Less than totally honest in two of his three examples of the supposedly appropriate functioning of section 18C of the Racial Discrimination Act – Bill Leak and QUT students – Waleed Aly tackles Andrew Bolt, who was officially adjudged as violating 18C:
So Bolt wasn’t done for being offensive or insulting or making an unpopular argument, section 18D explicitly provides for fair comment, Bolt’s problem was that his articles were dishonest.
The judgment against Bolt was not based on “dishonesty”:
The case was controversial. Justice Bromberg had been active in Labor Party politics. Bolt described the decision as a “terrible day for free speech” in Australia and said it represented “a restriction on the freedom of all Australians to discuss multiculturalism and how people identify themselves.

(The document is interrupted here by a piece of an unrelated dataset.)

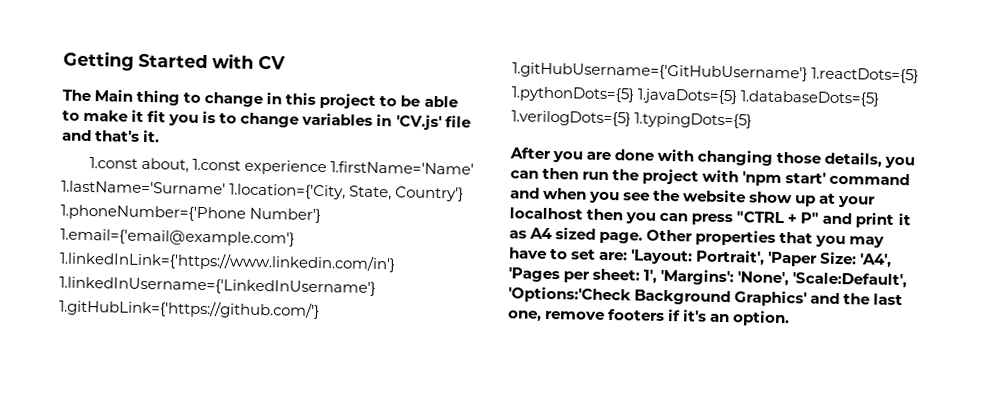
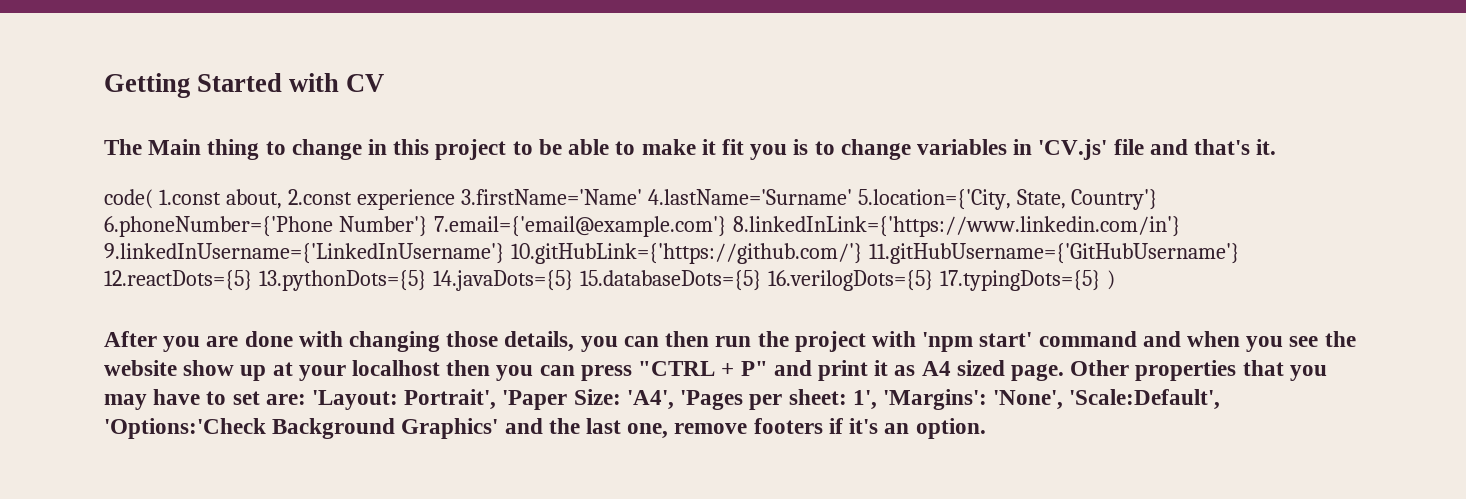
(161, 136) none -> [104,189,153,209] code(
[191,158,474,176] [61,180,465,202] [60,204,322,224] [60,228,295,247] [59,250,396,273] [59,276,376,296] [59,298,320,320] [512,62,920,84] [511,86,880,107] [511,110,753,129] 1.const experience 1.firstName='Name' 1.lastName='Surname' 1.location={'City, State, Country'} 1.phoneNumber={'Phone Number'} 1.email={'email@example.com'} 1.linkedInLink={'https://www.linkedin.com/in'} 1.linkedInUsername={'LinkedInUsername'} 1.gitHubLink={'https://github.com/'} 1.gitHubUsername={'GitHubUsername'} 1.reactDots={5} 1.pythonDots={5} 1.javaDots={5} 1.databaseDots={5} 1.verilogDots={5} 1.typingDots={5} -> [287,189,1159,210] [104,216,1181,237] [104,243,1240,264] [104,270,1115,291] 2.const experience 3.firstName='Name' 4.lastName='Surname' 5.location={'City, State, Country'} 6.phoneNumber={'Phone Number'} 7.email={'email@example.com'} 8.linkedInLink={'https://www.linkedin.com/in'} 9.linkedInUsername={'LinkedInUsername'} 10.gitHubLink={'https://github.com/'} 11.gitHubUsername={'GitHubUsername'} 12.reactDots={5} 13.pythonDots={5} 14.javaDots={5} 15.databaseDots={5} 16.verilogDots={5} 17.typingDots={5} )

I argued then and I argue now that we should not insist on the differences between us but focus instead on what unites us as human beings.” The ABC’s Jonathan Holmes of Media Watch described Justice Bromberg’s interpretation of the Racial Discrimination Act, and his application of it to Bolt’s columns as “profoundly disturbing” because it reinforced concerns that 18c creates “one particular area of public life where speech is regulated by tests that simply don’t apply anywhere else, and in which judges – never, for all their pontifications, friends of free speech – get to do the regulating.”
Ironically, the prominent Aboriginal activist Noel Pearson later stated: “The essence of indigeneity … is that people have a connection with their ancestors whose bones are in the soil. Whose dust is part of the sand. I had to come to the somewhat uncomfortable conclusion that even Andrew Bolt was becoming Indigenous because the bones of his ancestors are now becoming part of the territory.”
Muslim Aly, however, can say what he wants, no matter whether truthful or not, about white Australians without having to worry about contravening section 18C of the Racial Discrimination Act.